Your First Loom¶
This tutorial walks you through building a complete weevr pipeline from scratch. By the end, you will have a working loom that reads CSV data, applies transformations, and writes the result to a Delta table.
Prerequisites¶
- Python 3.11 installed (weevr targets Fabric Runtime 1.3)
- Microsoft Fabric workspace with a Lakehouse, or a local Spark installation for development
- Basic familiarity with YAML syntax
Install weevr¶
In a Fabric environment, install the package into your Spark environment or add it to your notebook's inline install cell:
Project structure¶
Create a project directory with a .weevr extension. Config files use typed
extensions (.thread, .weave, .loom) and can be organized in any directory
layout within the project:
The .weevr directory is the project root. Config types are identified by
file extension, so you can organize files in any folder structure that suits
your team.
Step 1 -- Create source data¶
Place a CSV file at data/customers.csv with sample records:
customer_id,first_name,last_name,email,status,created_date
1001,Alice,Morgan,alice.morgan@example.com,active,2024-01-15
1002,Bob,Chen,bob.chen@example.com,active,2024-02-20
1003,Carol,Santos,,inactive,2024-03-10
1004,Dave,Okafor,dave.okafor@example.com,active,2024-04-05
Step 2 -- Define a thread¶
A thread is the smallest unit of work: read sources, apply transforms, write to a single target.
Create staging/stg_customers.thread:
config_version: "1.0"
sources:
raw_customers:
type: csv
path: data/customers.csv
options:
header: "true"

(Records supplied)
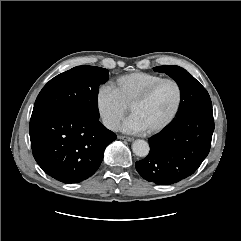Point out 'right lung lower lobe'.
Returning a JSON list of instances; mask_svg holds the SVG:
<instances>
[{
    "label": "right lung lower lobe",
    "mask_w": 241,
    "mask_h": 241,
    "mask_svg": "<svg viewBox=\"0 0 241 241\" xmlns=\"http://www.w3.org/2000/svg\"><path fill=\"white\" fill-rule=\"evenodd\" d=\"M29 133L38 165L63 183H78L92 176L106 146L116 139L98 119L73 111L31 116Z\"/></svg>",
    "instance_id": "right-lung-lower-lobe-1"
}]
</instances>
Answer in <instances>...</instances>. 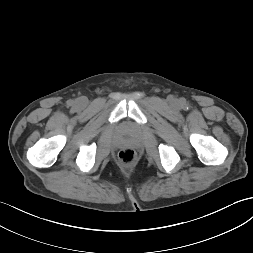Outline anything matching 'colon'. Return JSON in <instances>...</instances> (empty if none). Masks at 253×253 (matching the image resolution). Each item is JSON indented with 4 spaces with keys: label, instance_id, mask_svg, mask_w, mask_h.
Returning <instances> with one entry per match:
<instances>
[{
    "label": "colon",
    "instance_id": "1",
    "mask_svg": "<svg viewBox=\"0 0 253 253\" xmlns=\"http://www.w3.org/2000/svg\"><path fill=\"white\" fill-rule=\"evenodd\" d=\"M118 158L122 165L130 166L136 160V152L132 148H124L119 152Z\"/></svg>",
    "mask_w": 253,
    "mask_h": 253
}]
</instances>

* * *

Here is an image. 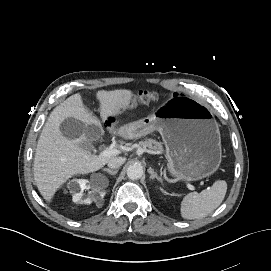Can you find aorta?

* * *

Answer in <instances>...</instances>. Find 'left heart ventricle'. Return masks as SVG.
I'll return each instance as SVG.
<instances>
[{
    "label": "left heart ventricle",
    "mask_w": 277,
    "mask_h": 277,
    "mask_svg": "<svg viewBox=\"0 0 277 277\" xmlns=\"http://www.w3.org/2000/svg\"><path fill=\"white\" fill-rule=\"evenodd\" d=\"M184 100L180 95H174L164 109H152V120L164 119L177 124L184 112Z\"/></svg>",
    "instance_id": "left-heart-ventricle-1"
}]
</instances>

(Tasks to complete)
A – Which Fabric Runtime version does weevr target, according to the weevr tutorial?
B – Continue the weevr tutorial from its last line.
The records were taken from a different source than the weevr tutorial.

(In response)
A – Fabric Runtime 1.3.

B –
inferSchema: "true"
steps:
- filter:
expr: "status = 'active'"
- derive:
columns:
full_name: "concat(first_name, ' ', last_name)"
- select:
columns:
- customer_id
- full_name
- email
- created_date
- cast:
columns:
customer_id: "int"
created_date: "date"
target:
path: Tables/stg_customers
write:
mode: overwrite
This thread reads the CSV, filters to active customers, derives a full_name
column, selects and casts the final columns, then overwrites the Delta target.
Step ordering matters
Steps execute top-to-bottom. Filter early to reduce the data volume before downstream transforms run.
Step 3 -- Define a weave¶
A weave groups related threads and resolves their execution order via a dependency DAG. Even a single-thread weave is valid.
Create staging.weave:
The thread reference staging/stg_customers.thread is a path relative to the
project root, with the typed extension identifying the config type.
Step 4 -- Define a loom¶
A loom is the deployable execution unit. It sequences one or more weaves.
Create daily.loom:
The weave reference staging.weave resolves to the staging.weave file
in the project root.
Step 5 -- Run the loom¶
Open a notebook or Python script and execute the loom through the weevr Python API:
from weevr import Context
# In Fabric, `spark` is available automatically.
# For local development, create a SparkSession:
# from pyspark.sql import SparkSession
# spark = SparkSession.builder.master("local[*]").getOrCreate()
ctx = Context(spark, "my-project")
result = ctx.run("daily.loom")
print(result.status)
print(result.summary())
Project resolution
The project argument tells weevr where your .weevr directory lives.
All config paths resolve relative to the project root. In Fabric, the
project directory sits in the Lakehouse Files section.
Step 6 -- Verify the output¶
Check the result object returned by ctx.run():
# Overall status: "success", "failure", or "partial"
assert result.status == "success"
# Human-readable execution summary
print(result.summary())
# Status: success
# Scope: loom:daily
# Rows: 3 written
# Time: 1.2s
# Structured telemetry data
print(result.telemetry)
You can also read the Delta table directly to confirm the data landed correctly:
df = spark.read.format("delta").load("Tables/stg_customers")
df.show()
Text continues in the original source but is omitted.